Apparently this is the line we’re going to hear about Biden’s vote for Iraq:
Former Secretary of State John Kerry defended former Vice President Biden over the Iraq War, saying that the George W. Bush administration “broke their word with respect to how they would proceed” in Iraq.
“The fact is that we were promised by a president, by an administration, that they were going to do it as a last resort after exhausting diplomacy, that if they have to go to war it would be with a coalition that they built broadly, and that they would do it only in conjunction with our allies,” Kerry said Friday. “It didn’t have to happen; it was a war of choice.”
“It was a mistake to have trusted them, I guess, and we paid a high price for it,” Kerry added. “But that was not voting for the war.”
This is such a projection of weakness and, frankly, political cowardice – we trusted Bush and he let us down. A mistake “I guess”. Is that really where Biden wants to go with this? To say he’s a victim of Bush? Two thoughts:
First, if we’re supposed to trust your judgment as the biggest, baddest, smartest foreign policy guy, isn’t trusting Cheney/Bush on foreign policy a refutation of learning from your experience? We all know people who have worked in a job for a long time (“experienced”) and absolutely suck at it. It’s not the experiences you have, but how you’ve grown and learned from them. If you hadn’t learned that you can’t trust someone like Cheney/Bush not to go to war, and you haven’t learned that Iraq was the biggest foreign policy fuckup in the last two decades of this country’s existence–and that any role you played in it deserves apology rather than weak excuses like this– you’ve learned nothing.

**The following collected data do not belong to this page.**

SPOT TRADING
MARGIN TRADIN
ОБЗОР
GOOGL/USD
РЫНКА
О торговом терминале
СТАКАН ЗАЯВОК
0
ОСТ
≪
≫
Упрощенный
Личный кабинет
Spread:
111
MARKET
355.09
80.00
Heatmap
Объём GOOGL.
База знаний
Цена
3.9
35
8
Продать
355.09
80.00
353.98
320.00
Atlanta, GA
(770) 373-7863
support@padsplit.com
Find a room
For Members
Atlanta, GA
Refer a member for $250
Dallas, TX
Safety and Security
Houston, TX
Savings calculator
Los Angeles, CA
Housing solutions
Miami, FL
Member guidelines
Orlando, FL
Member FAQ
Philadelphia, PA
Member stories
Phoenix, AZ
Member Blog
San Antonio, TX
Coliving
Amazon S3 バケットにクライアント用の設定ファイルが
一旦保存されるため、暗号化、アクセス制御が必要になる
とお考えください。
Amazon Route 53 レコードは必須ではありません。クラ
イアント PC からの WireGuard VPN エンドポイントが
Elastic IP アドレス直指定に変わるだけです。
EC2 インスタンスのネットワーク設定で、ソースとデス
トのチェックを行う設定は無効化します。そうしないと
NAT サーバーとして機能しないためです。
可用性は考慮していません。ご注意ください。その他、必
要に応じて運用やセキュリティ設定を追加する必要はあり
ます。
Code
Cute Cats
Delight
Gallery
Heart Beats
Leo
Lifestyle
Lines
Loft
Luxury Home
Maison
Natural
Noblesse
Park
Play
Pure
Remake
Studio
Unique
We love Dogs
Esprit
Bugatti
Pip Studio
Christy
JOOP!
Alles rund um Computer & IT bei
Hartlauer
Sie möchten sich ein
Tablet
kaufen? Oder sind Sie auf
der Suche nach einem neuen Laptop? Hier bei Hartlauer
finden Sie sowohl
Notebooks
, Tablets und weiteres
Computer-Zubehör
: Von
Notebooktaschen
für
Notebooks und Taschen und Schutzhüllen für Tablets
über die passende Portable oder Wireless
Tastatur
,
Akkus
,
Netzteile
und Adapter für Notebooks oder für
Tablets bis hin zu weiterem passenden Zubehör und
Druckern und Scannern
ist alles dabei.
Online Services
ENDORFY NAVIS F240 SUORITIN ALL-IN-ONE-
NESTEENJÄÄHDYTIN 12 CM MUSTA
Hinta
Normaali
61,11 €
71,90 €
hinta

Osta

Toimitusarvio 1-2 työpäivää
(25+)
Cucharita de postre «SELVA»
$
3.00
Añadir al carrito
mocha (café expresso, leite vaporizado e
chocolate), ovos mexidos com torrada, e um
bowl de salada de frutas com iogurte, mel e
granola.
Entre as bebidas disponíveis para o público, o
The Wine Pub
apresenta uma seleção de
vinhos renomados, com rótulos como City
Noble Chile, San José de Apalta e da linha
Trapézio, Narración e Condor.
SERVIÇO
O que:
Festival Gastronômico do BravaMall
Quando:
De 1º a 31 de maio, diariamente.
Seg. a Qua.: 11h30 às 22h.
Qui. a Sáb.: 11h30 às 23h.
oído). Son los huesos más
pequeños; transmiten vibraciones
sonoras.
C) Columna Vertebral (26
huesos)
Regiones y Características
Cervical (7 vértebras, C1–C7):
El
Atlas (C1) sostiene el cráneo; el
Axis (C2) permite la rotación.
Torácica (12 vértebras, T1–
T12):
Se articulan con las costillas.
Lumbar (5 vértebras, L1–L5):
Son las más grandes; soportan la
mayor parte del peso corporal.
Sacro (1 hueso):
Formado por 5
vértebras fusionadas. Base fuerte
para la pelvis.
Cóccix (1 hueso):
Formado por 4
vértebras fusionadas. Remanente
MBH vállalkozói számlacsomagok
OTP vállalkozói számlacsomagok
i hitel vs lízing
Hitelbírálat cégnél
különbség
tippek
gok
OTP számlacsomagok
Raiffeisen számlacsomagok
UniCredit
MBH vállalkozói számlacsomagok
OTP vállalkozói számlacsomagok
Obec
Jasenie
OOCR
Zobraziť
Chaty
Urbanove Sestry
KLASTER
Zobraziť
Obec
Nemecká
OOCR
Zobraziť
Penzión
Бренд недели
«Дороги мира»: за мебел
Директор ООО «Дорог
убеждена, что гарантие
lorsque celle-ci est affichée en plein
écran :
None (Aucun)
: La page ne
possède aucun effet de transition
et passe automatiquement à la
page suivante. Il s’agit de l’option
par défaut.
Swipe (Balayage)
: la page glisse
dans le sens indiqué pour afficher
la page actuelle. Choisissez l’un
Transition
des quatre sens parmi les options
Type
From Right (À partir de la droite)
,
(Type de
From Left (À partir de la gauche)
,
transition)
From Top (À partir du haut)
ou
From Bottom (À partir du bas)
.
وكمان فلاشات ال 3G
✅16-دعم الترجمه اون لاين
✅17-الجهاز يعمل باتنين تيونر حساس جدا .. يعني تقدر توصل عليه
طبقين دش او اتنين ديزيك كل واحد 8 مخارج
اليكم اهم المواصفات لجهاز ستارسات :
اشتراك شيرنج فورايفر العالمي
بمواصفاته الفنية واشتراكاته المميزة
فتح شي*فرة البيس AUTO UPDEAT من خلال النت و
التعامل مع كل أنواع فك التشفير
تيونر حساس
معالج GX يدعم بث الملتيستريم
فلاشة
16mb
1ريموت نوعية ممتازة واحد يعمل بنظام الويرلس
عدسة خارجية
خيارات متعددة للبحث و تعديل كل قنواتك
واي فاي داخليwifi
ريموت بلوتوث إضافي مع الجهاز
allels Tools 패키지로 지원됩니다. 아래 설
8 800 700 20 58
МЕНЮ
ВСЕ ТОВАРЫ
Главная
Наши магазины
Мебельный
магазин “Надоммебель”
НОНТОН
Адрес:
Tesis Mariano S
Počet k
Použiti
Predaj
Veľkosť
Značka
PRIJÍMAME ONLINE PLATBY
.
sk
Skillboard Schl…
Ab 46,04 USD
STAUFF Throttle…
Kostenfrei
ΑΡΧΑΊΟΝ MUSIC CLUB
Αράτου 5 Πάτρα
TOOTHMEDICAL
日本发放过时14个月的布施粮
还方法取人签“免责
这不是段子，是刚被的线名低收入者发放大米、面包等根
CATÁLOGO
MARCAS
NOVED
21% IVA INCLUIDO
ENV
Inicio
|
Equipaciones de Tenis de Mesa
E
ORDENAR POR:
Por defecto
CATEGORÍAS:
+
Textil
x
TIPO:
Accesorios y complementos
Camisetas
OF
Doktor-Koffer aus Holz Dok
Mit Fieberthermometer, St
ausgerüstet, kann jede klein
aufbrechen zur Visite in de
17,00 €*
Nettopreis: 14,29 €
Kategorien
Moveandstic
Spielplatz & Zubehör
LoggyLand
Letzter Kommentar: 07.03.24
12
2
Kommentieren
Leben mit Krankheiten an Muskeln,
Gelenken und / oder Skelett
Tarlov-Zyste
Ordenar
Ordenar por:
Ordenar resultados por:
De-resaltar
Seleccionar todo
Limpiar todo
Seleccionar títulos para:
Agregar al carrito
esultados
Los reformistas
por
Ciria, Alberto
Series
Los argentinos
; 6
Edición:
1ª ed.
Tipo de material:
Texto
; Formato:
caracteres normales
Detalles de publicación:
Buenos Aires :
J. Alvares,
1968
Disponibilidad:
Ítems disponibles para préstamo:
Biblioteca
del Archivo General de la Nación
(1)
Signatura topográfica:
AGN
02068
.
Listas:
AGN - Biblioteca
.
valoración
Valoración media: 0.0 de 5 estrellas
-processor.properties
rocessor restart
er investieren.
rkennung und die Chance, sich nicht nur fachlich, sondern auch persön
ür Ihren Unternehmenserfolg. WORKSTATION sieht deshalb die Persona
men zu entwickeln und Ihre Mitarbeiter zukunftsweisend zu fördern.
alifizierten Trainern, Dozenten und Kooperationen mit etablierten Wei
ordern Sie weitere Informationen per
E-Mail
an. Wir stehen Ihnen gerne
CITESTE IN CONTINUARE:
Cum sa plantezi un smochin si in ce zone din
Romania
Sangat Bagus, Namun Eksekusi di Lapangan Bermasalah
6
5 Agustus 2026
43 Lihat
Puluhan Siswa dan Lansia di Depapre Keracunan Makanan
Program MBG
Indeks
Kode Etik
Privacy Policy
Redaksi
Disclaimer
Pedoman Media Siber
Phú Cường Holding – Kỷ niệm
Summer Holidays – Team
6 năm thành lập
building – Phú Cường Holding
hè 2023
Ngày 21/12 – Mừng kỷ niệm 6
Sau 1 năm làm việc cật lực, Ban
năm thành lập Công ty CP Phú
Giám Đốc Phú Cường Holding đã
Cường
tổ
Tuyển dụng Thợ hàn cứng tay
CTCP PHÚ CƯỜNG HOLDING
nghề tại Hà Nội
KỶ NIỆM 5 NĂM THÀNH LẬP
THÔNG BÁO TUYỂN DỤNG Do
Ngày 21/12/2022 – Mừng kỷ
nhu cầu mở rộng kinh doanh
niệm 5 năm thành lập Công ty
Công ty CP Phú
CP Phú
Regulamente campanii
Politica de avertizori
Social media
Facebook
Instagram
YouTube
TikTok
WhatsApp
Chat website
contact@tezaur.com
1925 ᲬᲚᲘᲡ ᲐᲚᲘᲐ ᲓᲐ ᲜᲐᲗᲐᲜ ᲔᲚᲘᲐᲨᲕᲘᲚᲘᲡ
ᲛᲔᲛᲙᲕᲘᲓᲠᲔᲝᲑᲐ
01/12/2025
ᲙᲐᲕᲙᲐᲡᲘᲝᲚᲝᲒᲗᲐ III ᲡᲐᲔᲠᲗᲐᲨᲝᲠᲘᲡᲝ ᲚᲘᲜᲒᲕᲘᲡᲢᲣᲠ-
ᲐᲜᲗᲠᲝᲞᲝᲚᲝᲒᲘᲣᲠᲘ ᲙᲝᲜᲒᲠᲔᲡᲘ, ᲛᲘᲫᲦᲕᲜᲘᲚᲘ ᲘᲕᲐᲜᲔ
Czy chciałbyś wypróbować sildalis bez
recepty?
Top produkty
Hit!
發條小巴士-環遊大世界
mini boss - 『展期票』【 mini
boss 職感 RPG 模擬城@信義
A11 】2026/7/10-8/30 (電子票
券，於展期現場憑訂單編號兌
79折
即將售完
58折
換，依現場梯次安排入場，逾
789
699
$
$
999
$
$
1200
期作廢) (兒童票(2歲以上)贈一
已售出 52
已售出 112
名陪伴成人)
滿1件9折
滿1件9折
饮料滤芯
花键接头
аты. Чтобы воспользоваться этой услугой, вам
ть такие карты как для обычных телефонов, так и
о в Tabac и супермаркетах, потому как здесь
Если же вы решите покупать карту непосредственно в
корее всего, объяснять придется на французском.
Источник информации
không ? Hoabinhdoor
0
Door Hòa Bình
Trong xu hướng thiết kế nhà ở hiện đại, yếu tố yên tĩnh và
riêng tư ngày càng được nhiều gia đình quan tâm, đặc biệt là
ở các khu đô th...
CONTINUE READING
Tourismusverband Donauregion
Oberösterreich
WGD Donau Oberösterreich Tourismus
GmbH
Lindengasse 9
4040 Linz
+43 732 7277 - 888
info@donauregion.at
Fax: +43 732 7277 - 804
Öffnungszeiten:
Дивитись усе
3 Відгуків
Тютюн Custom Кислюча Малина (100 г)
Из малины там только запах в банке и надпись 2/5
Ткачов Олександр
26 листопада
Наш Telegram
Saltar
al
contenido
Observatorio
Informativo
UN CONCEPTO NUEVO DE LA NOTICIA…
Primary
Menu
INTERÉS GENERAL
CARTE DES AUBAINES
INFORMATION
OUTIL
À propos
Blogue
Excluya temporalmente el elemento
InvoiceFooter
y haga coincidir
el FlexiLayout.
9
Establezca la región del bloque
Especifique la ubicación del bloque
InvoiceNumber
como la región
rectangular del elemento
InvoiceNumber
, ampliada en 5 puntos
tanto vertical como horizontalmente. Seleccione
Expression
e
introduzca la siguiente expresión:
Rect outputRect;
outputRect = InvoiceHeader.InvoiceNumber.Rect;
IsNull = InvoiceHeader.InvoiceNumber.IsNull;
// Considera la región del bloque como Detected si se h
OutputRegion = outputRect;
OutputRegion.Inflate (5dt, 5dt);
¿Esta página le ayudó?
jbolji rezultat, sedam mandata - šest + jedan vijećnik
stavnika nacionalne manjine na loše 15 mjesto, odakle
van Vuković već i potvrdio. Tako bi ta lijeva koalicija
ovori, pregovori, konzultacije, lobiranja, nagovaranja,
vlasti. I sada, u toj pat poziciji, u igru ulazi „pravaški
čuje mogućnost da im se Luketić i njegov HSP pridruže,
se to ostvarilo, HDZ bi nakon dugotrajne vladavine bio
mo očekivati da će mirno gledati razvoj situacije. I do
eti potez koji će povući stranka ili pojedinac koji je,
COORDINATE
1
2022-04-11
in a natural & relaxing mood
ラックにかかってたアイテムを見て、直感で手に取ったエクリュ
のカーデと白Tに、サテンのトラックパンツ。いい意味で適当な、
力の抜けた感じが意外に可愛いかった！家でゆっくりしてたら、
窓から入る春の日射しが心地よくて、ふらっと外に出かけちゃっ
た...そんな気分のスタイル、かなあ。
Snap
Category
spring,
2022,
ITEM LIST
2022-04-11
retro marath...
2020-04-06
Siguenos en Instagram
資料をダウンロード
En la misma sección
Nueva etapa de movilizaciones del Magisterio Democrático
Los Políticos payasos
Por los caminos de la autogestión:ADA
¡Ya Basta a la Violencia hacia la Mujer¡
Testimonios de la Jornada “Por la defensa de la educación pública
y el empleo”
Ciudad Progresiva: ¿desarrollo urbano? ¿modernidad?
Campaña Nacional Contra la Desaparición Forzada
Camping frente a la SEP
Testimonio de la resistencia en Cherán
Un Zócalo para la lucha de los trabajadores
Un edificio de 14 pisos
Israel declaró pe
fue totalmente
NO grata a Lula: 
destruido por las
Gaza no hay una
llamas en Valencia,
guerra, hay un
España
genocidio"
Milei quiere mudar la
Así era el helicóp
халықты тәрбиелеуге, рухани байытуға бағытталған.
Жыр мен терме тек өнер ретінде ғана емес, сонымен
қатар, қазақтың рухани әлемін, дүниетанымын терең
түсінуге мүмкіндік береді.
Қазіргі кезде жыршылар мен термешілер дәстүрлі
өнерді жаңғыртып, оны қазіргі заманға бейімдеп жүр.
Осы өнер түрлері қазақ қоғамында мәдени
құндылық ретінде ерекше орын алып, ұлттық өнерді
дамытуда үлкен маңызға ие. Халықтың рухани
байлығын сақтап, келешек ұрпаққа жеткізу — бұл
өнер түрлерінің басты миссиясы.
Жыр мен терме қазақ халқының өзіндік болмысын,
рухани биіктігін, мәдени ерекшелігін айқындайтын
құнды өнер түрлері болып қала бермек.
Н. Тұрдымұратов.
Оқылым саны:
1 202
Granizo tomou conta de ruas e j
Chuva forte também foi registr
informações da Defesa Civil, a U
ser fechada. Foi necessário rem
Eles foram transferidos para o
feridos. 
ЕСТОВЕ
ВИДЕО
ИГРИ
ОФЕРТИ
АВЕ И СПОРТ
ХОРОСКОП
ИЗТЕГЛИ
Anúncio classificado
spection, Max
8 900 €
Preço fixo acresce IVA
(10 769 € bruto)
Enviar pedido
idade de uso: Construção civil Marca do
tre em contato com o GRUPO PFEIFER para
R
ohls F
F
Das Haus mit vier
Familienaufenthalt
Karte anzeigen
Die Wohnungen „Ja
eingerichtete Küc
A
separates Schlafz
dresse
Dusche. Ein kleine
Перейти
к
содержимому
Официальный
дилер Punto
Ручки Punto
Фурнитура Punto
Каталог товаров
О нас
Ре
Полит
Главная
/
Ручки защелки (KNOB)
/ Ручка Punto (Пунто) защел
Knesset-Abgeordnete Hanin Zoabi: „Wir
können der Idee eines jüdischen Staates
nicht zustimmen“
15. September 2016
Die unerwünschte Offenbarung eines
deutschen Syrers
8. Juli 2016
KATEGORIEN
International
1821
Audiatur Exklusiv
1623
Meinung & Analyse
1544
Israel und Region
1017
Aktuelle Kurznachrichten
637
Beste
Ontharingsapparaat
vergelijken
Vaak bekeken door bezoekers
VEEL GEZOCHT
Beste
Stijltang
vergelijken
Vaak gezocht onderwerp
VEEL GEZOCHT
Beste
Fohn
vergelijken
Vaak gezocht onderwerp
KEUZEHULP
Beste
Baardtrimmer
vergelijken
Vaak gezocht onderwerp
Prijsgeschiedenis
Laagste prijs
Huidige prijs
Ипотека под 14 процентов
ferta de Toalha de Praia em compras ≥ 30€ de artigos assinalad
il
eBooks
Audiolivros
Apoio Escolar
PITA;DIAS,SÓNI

Second, Iraq is such heavy baggage. If I had to point to one factor that sunk Clinton’s ’08 campaign, other than her advisors’ inability to count delegates, it was her Iraq vote in contrast to Obama’s position on the war. I also think it was a factor in Kerry’s ’04 loss, since he had to dance around his vote rather than have a simple, forthright position opposing the war. Instead of trotting out excuse makers, the Biden campaign needs to be working to dump that baggage with a short, sweet acknowledgement of error and failure.
All that said, there are some things about Iraq I don’t understand at a very fundamental level. I was never, ever for a war in Iraq after 9/11. I certainly supported the Afghanistan war, but Iraq was clearly an war of choice. It had nothing to do with the perpetrators of 9/11. It seemed just like the kind of overreaction that they were trying to bait us into, we fell for it, and any honest history will show that it was a waste of some of our best people and immense amounts of money.
So when the excuse making begins, I have no interest in or patience for it, because I thought it was an obvious mistake from the start. The fact that it was a popular mistake at the time, and that Cheney/Bush lied about it, holds absolutely no water. I don’t think I’m alone in that view, but I guess Biden wants to go to Kerrytown in a bucket. I’m afraid I’m not enjoying the ride.